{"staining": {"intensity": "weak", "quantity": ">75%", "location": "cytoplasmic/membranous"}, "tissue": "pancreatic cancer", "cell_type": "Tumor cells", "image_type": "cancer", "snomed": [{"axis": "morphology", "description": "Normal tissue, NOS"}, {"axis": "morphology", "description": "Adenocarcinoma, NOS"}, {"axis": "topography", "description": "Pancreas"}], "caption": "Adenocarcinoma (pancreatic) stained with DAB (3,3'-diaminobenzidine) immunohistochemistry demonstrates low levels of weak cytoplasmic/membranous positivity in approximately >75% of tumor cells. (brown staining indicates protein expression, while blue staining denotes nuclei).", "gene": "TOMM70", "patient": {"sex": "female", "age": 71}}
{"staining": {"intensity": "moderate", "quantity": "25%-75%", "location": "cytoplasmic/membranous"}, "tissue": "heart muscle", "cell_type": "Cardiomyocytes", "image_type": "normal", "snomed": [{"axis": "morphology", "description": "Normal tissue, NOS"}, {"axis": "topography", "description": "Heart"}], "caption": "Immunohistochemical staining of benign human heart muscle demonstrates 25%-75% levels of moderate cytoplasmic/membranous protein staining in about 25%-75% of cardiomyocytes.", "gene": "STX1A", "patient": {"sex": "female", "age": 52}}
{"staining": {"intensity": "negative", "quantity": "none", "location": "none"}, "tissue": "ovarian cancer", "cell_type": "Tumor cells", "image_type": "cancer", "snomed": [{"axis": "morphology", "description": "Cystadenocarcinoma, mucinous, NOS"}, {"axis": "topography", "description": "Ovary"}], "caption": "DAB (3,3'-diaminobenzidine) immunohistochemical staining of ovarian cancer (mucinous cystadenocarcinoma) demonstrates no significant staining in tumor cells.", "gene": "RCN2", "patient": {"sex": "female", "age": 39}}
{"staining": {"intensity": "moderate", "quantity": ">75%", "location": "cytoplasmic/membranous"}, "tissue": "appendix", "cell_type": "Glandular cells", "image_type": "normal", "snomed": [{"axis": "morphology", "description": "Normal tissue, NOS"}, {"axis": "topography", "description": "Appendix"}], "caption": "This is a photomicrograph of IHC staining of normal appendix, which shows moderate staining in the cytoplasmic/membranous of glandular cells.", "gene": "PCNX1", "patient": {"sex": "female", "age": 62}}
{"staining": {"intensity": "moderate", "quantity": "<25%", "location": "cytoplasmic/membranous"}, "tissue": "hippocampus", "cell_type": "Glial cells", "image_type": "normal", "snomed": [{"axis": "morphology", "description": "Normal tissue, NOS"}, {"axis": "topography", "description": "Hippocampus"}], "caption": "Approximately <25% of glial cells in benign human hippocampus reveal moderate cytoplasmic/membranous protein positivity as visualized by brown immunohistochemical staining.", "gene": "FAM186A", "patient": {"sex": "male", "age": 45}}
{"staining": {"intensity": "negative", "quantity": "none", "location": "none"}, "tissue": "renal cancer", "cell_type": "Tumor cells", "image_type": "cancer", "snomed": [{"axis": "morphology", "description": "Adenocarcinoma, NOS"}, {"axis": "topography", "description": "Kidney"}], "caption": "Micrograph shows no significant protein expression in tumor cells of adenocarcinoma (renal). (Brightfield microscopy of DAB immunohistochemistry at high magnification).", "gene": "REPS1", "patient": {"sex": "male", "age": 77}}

——

Reproduce all the data exactly. Include every line.

* _Worked solution_
{"staining": {"intensity": "weak", "quantity": ">75%", "location": "cytoplasmic/membranous"}, "tissue": "pancreatic cancer", "cell_type": "Tumor cells", "image_type": "cancer", "snomed": [{"axis": "morphology", "description": "Normal tissue, NOS"}, {"axis": "morphology", "description": "Adenocarcinoma, NOS"}, {"axis": "topography", "description": "Pancreas"}], "caption": "Adenocarcinoma (pancreatic) stained with DAB (3,3'-diaminobenzidine) immunohistochemistry demonstrates low levels of weak cytoplasmic/membranous positivity in approximately >75% of tumor cells. (brown staining indicates protein expression, while blue staining denotes nuclei).", "gene": "TOMM70", "patient": {"sex": "female", "age": 71}}
{"staining": {"intensity": "moderate", "quantity": "25%-75%", "location": "cytoplasmic/membranous"}, "tissue": "heart muscle", "cell_type": "Cardiomyocytes", "image_type": "normal", "snomed": [{"axis": "morphology", "description": "Normal tissue, NOS"}, {"axis": "topography", "description": "Heart"}], "caption": "Immunohistochemical staining of benign human heart muscle demonstrates 25%-75% levels of moderate cytoplasmic/membranous protein staining in about 25%-75% of cardiomyocytes.", "gene": "STX1A", "patient": {"sex": "female", "age": 52}}
{"staining": {"intensity": "negative", "quantity": "none", "location": "none"}, "tissue": "ovarian cancer", "cell_type": "Tumor cells", "image_type": "cancer", "snomed": [{"axis": "morphology", "description": "Cystadenocarcinoma, mucinous, NOS"}, {"axis": "topography", "description": "Ovary"}], "caption": "DAB (3,3'-diaminobenzidine) immunohistochemical staining of ovarian cancer (mucinous cystadenocarcinoma) demonstrates no significant staining in tumor cells.", "gene": "RCN2", "patient": {"sex": "female", "age": 39}}
{"staining": {"intensity": "moderate", "quantity": ">75%", "location": "cytoplasmic/membranous"}, "tissue": "appendix", "cell_type": "Glandular cells", "image_type": "normal", "snomed": [{"axis": "morphology", "description": "Normal tissue, NOS"}, {"axis": "topography", "description": "Appendix"}], "caption": "This is a photomicrograph of IHC staining of normal appendix, which shows moderate staining in the cytoplasmic/membranous of glandular cells.", "gene": "PCNX1", "patient": {"sex": "female", "age": 62}}
{"staining": {"intensity": "moderate", "quantity": "<25%", "location": "cytoplasmic/membranous"}, "tissue": "hippocampus", "cell_type": "Glial cells", "image_type": "normal", "snomed": [{"axis": "morphology", "description": "Normal tissue, NOS"}, {"axis": "topography", "description": "Hippocampus"}], "caption": "Approximately <25% of glial cells in benign human hippocampus reveal moderate cytoplasmic/membranous protein positivity as visualized by brown immunohistochemical staining.", "gene": "FAM186A", "patient": {"sex": "male", "age": 45}}
{"staining": {"intensity": "negative", "quantity": "none", "location": "none"}, "tissue": "renal cancer", "cell_type": "Tumor cells", "image_type": "cancer", "snomed": [{"axis": "morphology", "description": "Adenocarcinoma, NOS"}, {"axis": "topography", "description": "Kidney"}], "caption": "Micrograph shows no significant protein expression in tumor cells of adenocarcinoma (renal). (Brightfield microscopy of DAB immunohistochemistry at high magnification).", "gene": "REPS1", "patient": {"sex": "male", "age": 77}}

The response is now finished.